AVAILABLE RECORDS below:

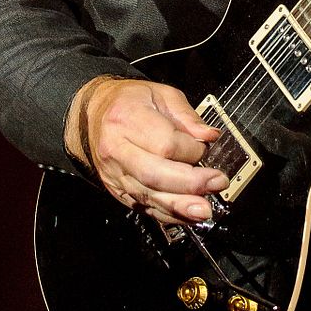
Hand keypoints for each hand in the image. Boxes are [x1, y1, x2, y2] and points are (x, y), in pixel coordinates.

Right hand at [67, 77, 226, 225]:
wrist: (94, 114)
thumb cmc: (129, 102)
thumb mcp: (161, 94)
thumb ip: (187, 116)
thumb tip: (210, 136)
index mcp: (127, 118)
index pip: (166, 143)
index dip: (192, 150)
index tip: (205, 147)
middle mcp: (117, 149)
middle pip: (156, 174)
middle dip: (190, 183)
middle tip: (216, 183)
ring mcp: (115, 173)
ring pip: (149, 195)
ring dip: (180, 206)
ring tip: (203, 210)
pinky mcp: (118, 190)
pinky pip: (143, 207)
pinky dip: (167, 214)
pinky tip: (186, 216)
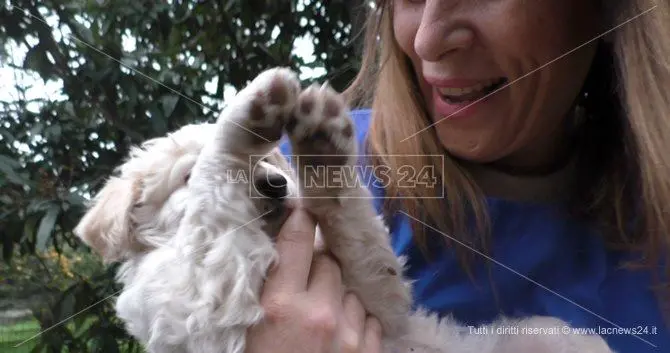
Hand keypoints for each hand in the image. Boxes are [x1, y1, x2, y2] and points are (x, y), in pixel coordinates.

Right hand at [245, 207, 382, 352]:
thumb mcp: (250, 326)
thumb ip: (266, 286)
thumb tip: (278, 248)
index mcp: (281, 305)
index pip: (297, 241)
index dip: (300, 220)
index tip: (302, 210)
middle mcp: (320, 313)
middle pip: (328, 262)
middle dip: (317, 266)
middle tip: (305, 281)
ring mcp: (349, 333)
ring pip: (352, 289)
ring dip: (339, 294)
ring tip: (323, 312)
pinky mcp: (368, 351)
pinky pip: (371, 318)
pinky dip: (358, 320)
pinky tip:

End of AVAILABLE RECORDS.
AVAILABLE RECORDS below:

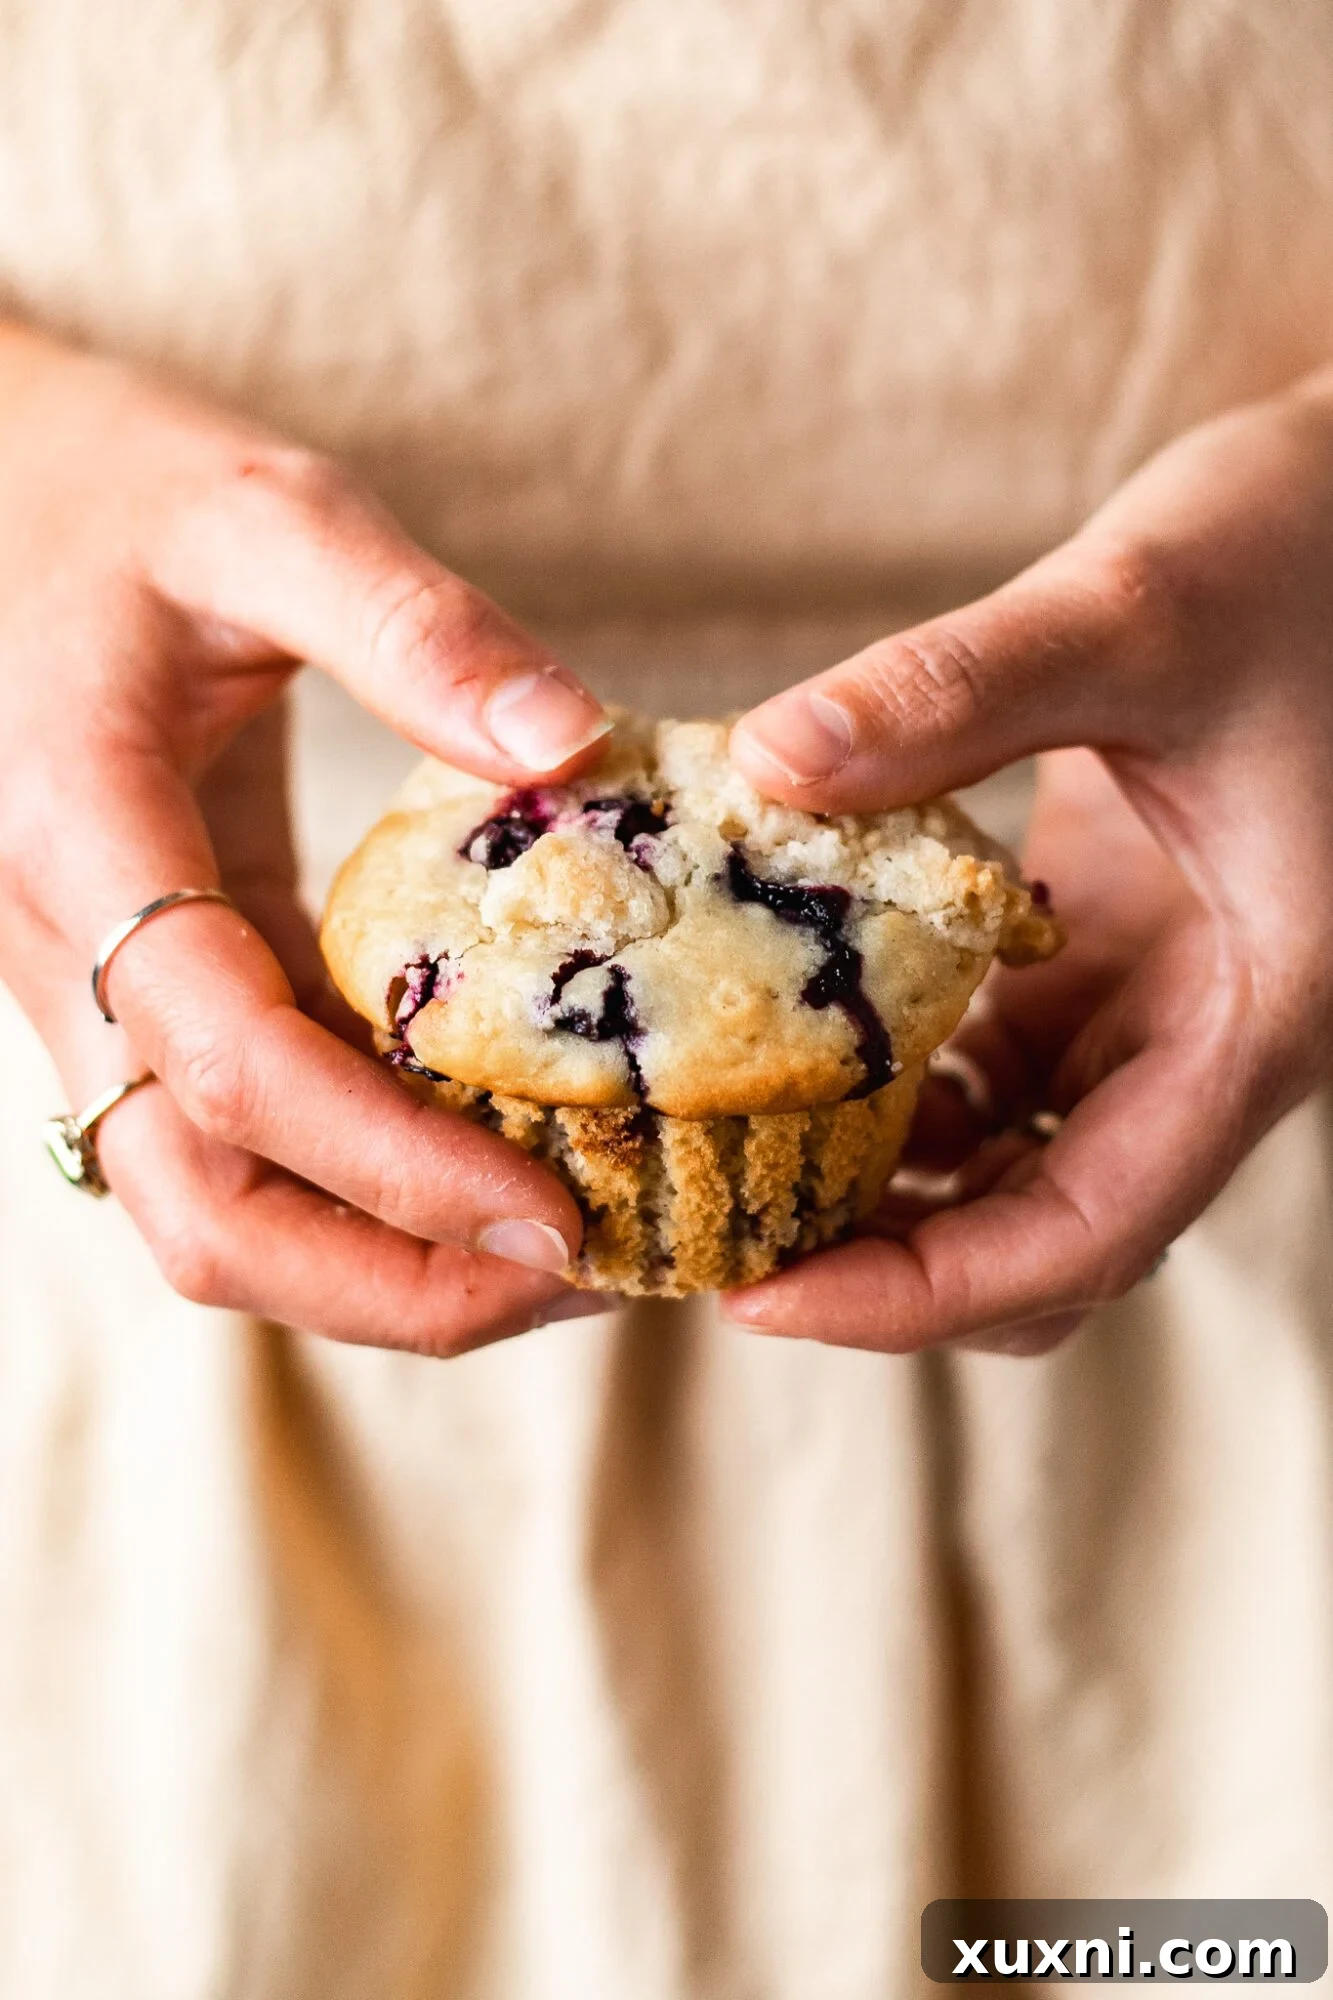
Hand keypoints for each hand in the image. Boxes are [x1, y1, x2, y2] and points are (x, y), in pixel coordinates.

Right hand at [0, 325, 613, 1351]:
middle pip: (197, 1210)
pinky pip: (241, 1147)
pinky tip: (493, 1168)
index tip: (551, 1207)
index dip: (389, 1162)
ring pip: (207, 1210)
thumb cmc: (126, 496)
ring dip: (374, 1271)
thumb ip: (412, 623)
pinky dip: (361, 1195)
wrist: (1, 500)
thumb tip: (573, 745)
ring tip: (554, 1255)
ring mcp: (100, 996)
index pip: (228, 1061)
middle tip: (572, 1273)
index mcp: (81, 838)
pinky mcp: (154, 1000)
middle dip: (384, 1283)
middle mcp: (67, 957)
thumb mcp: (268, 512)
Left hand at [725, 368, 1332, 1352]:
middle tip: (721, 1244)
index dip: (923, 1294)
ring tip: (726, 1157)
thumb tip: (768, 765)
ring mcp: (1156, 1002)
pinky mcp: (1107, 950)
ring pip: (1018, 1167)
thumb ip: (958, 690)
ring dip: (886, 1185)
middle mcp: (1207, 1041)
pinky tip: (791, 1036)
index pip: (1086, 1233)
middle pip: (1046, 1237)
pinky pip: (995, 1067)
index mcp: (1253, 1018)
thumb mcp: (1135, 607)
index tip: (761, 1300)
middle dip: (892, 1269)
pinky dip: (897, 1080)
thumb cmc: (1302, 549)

End of AVAILABLE RECORDS.

=== TASK TO CARRY OUT ===
Search each line of the entries for the string "hand", then say how many lines have it. Reply with the number only.

=== TASK OUTPUT ===
7